# Spaceship WIP



## Dennis E. Taylor (Apr 19, 2015)

I'm working on a spaceship for a novel I'm writing. The ship is an interplanetary freight shuttle hurriedly upgraded for interstellar flight. I'm thinking of changing the skin to a more eggshell or ceramic finish, and it needs more detail. Any comments or suggestions appreciated.

Blog entry: Blog Entry








Video of rotation:


----------



## Chris Guillory (Apr 21, 2015)

Pretty cool. I think the eggshell would look nice as well. Also, what would you think about extending the back end and adding wings?


----------



## Dennis E. Taylor (Apr 21, 2015)

Chris, this thing would never go into atmosphere, so wings would be superfluous. If I get this good enough, it's going to go on my book cover, so I need the image to synchronize with the story.

I've been told on the BlenderArtists forum that the best thing I could do is make the skin a little less perfect, i.e. add some seams and maybe some dirt or corrosion.


----------



## Chris Guillory (Apr 21, 2015)

Ah, I see. Yeah, the texture recommendation is good. But man, you have to really admire my MS Paint skills!


----------



## Mirannan (May 2, 2015)

Bizmuth said:


> Chris, this thing would never go into atmosphere, so wings would be superfluous. If I get this good enough, it's going to go on my book cover, so I need the image to synchronize with the story.
> 
> I've been told on the BlenderArtists forum that the best thing I could do is make the skin a little less perfect, i.e. add some seams and maybe some dirt or corrosion.



Maybe the wings wouldn't be superfluous. Heat dissipation is often neglected in SF spaceships; maybe the wings are actually radiators?

In addition, rudimentary wings might be useful if intending to scoop fusion fuel (i.e. hydrogen) from gas giants.


----------



## millymollymo (May 3, 2015)

You're putting a lot of thought into what purpose it has, but how it's made reflects directly on the end result. Rather than randomly adding greebling effects, reverse think your design. How is it held together? Was there a great many sheets of material welded together, or was the ship stamped out in one? Perhaps even 3D printed   has it been patched up several times? What scars does it have to show off?
Just some thoughts for you!


----------



## K.S. Crooks (May 9, 2015)

It looks great. If you are unsure about the design take your cues from your story and have a design for the ship before the modifications and after. It was a freight shuttle, what type of freight, how much and how far? What was the original crew size? When it is modified what will the people aboard need the ship to be able to do that differs from before? What aspects of the original design will hinder the progress of the characters? Hope this helps.


----------



## Dennis E. Taylor (May 9, 2015)

@Milly: Personally, I dislike excessive greebles. I understand why they exist though-- basic ship looks basic. I've tried to only use greebles on this WIP that I could think of a reason for. I think if I can add seams and such, I can break up the blankness a little better without adding junk.
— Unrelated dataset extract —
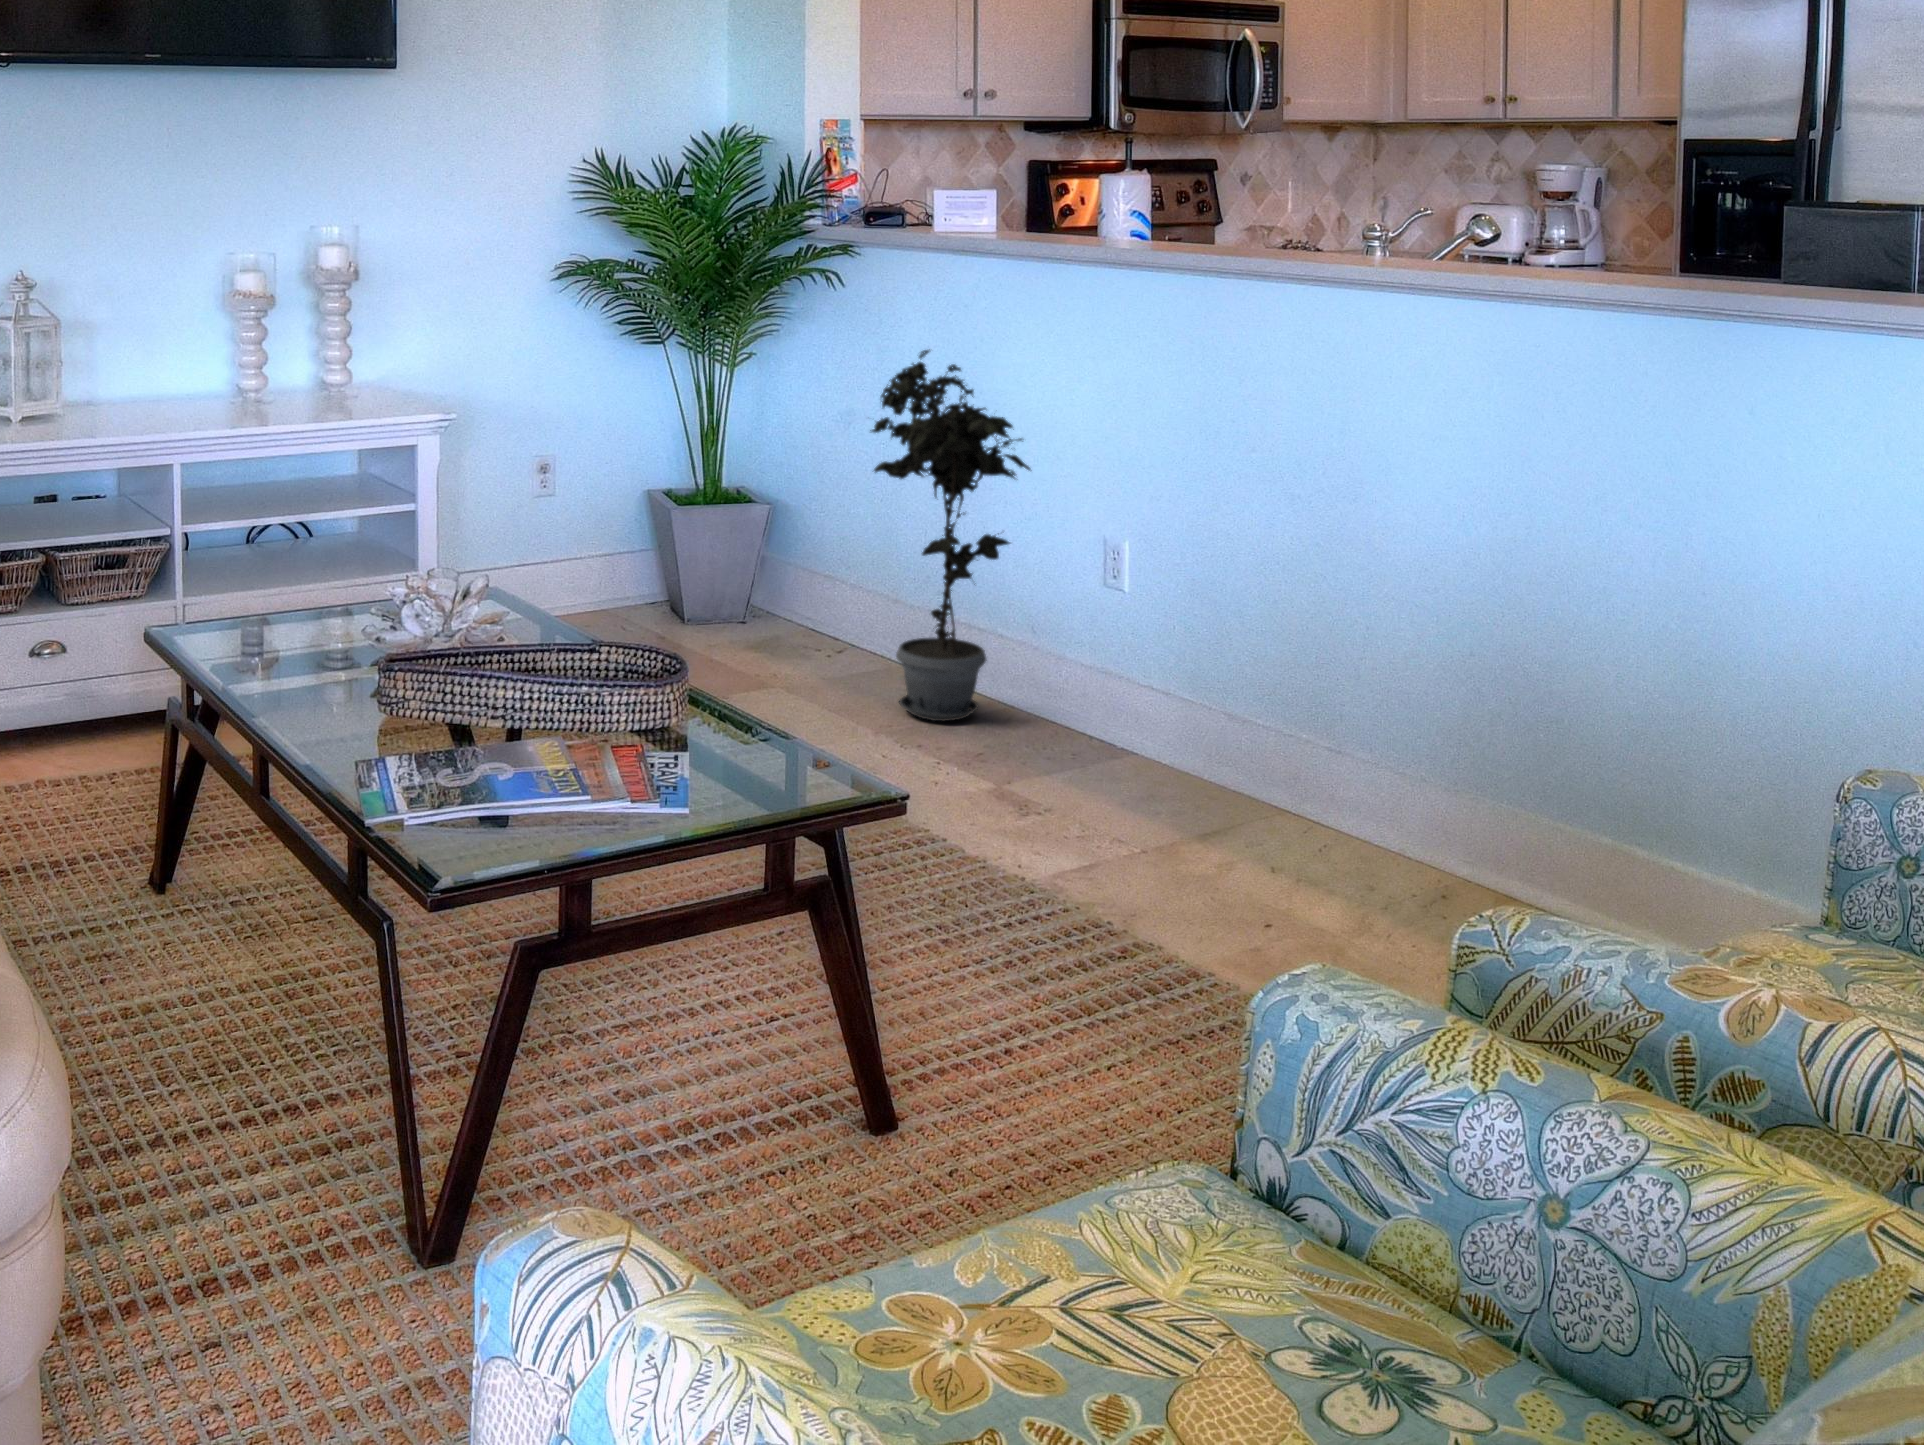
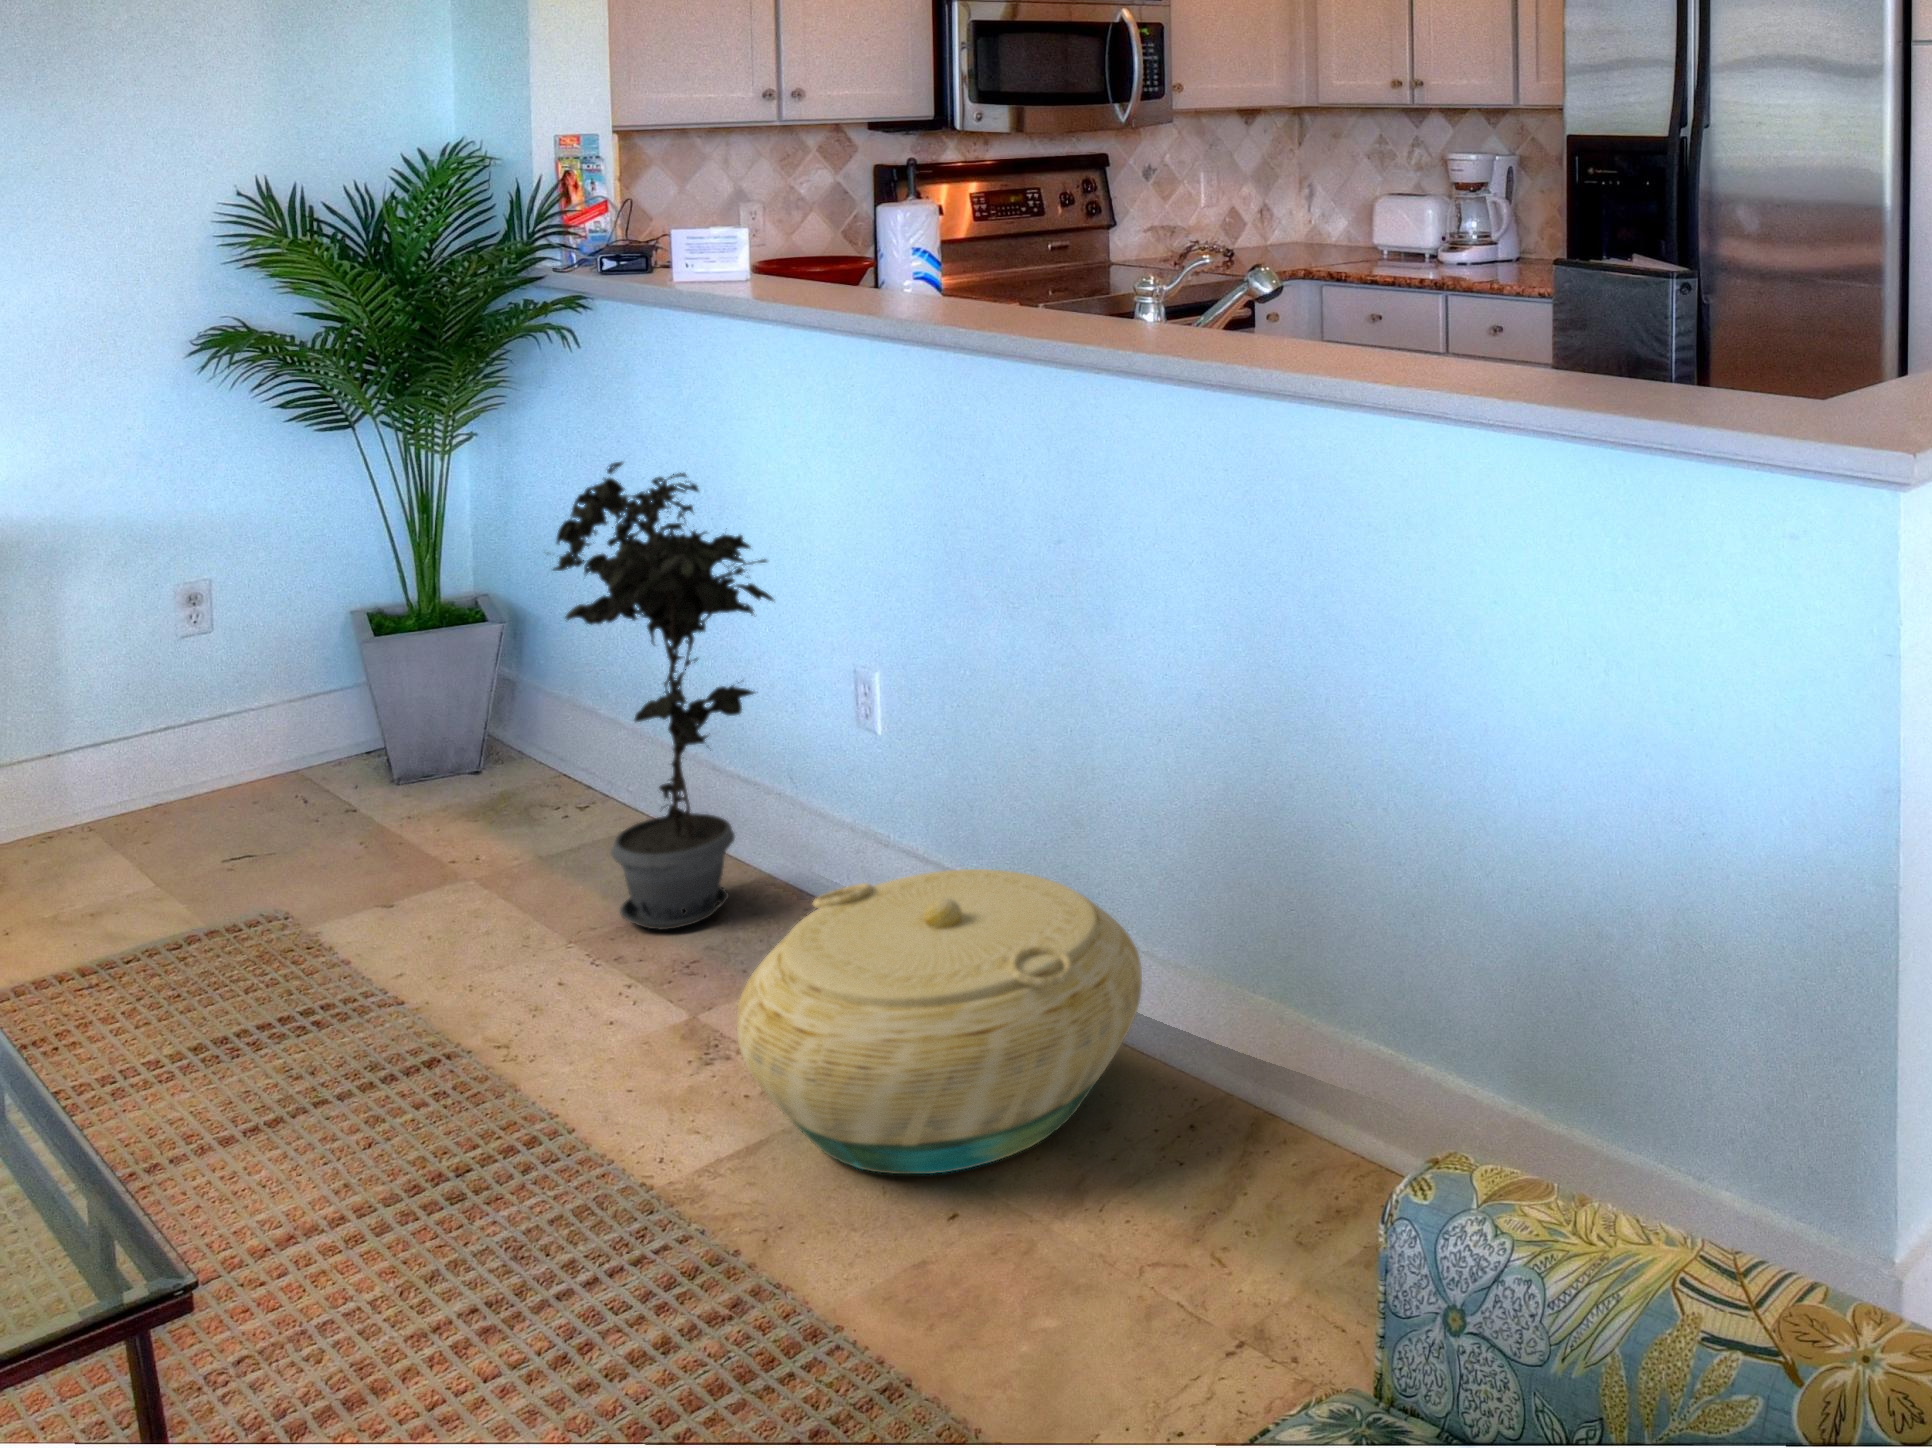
basket: none [1063,674,1388,889] -> present [736,869,1142,1174]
@K.S.: Thanks. The ship developed from the story, and then the story changed a little because of the ship. Very organic.


----------



## geronl (May 23, 2015)

I can't even get a background to render in Blender, I don't think it likes Windows 8.1


----------



## Dennis E. Taylor (May 23, 2015)

geronl said:


> I can't even get a background to render in Blender, I don't think it likes Windows 8.1



Has this been reported? I did a report on blender.org about a problem with the installer on 2.74 and got a response immediately.


----------



## Dennis E. Taylor (May 23, 2015)

I've done an update to the design. Changed the cross-section and surface texture. The little flying things are ship-busters.


----------



## geronl (May 23, 2015)

Very nice


----------